PPG Industries (PPG -3%) missed Q1 revenue estimates and painted a concerning near-term picture, projecting Q2 adjusted EPS below consensus, leading to sustained selling pressure today. While PPG did announce a $2.5 bln repurchase program, it was ultimately overshadowed by weak points in the quarter.

PPG reiterated its FY24 adjusted earnings target of $8.34-8.59 and its FY24 organic sales growth estimate of low-single digits. However, the underwhelming Q2 earnings outlook combined with in-line results in Q1 places considerable pressure on a much more robust second half of the year. CEO Timothy Knavish noted several reasons the company remains confident in reaching its FY24 earnings goal despite a challenging demand backdrop. Nevertheless, investors are not sharing that confidence today, fearing that the soft Q2 guide has made PPG's FY24 guidance flimsy.

  • PPG's confidence in its FY24 outlook stems from several factors. For starters, PPG delivered its sixth straight quarter of yr/yr segment margin expansion, culminating in Q1 adjusted EPS of $1.86, a couple pennies above the midpoint of its $1.80-1.87 forecast. PPG's earnings performance was its second-best-ever, supported by moderating input costs and improving manufacturing activity, partly offset by lower sales volumes and higher wage costs.
  • PPG believes volumes will turn positive in Q2, given the trend in Q1. While Q1 volumes did slide by 3% yr/yr, it was due to one-time impacts, such as lapping a significant customer win and enduring fewer selling days in March. When adjusting for these items, PPG's volumes were flat yr/yr, sustaining accelerating momentum from the previous five quarters. PPG is also entering the peak buying period due to the seasonality of the paint industry.

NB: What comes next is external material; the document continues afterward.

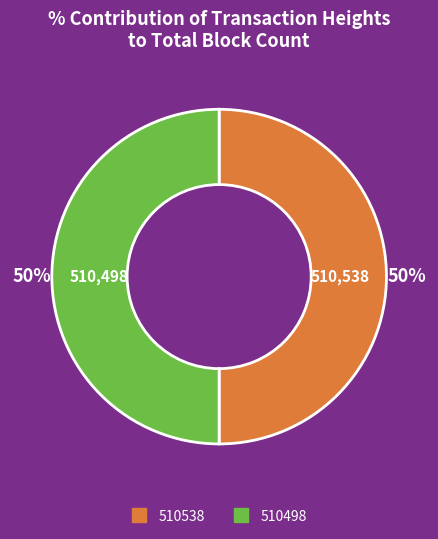

Do 510538 and 510498 together represent more than half of the pie?

Yes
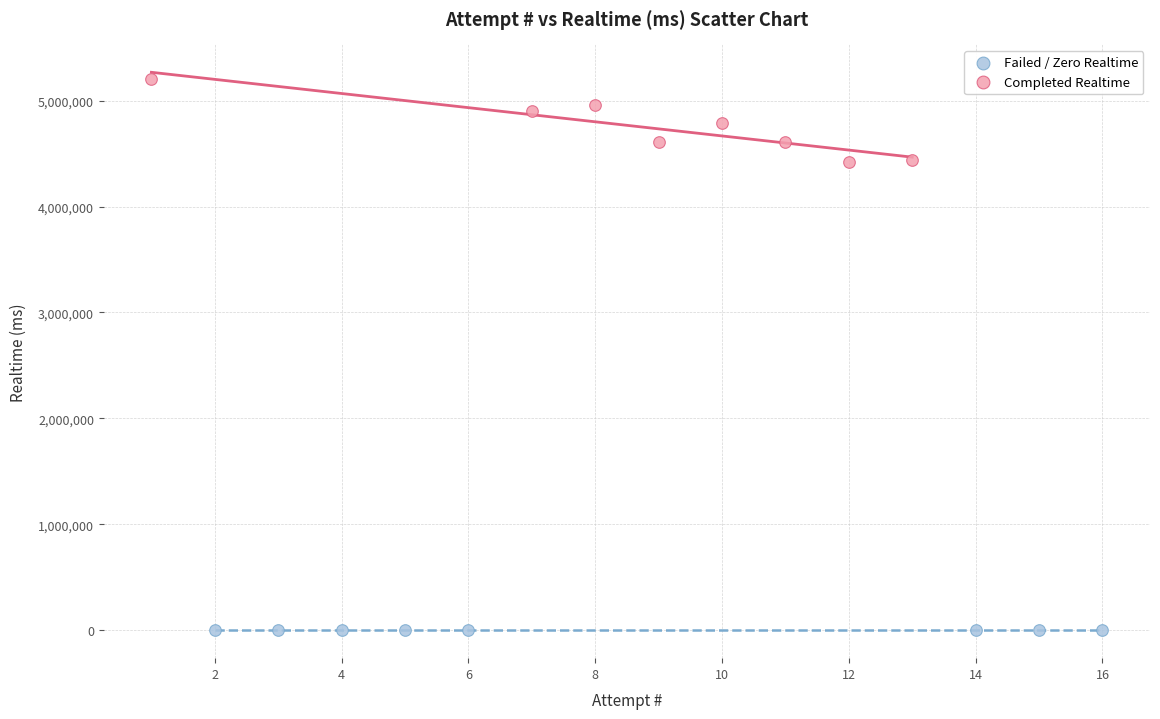

Which series reaches the minimum Y coordinate?

Failed / Zero Realtime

  • Meanwhile, many of PPG's important markets are either performing well or improving. For example, in Q1, China (PPG's third largest country by sales) delivered double-digit organic sales growth yr/yr. Similarly, India also grew by double-digits. At the same time, in the U.S., PPG noticed ongoing demand improvements while the European market experienced stabilization.

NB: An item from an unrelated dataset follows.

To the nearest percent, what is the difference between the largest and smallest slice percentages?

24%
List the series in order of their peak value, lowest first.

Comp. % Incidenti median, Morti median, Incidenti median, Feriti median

  • Additionally, divesting its architectural coatings business in the U.S. and Canada would likely lift margins. For instance, when excluding architectural coatings, PPG's Performance Coatings segment would have enhanced margins by an average of 200-300 bps over the past several years. PPG announced a strategic review of this business in February and noted during its Q1 conference call that it would communicate a path forward regarding this business no later than Q3.

Overall, PPG did not deliver very reassuring Q1 results or Q2 guidance despite management's confidence that the front half of the year will merely be a speed bump on its way to achieving its previously outlined FY24 guidance. However, investors are wary that the year's second half will not be strong enough to push PPG through its FY24 goalposts, especially given relatively tepid global industrial production. Lastly, PPG's results are a somewhat alarming sign ahead of peers' quarterly reports, such as Sherwin-Williams (SHW), Axalta Coating Systems (AXTA), and RPM Inc (RPM).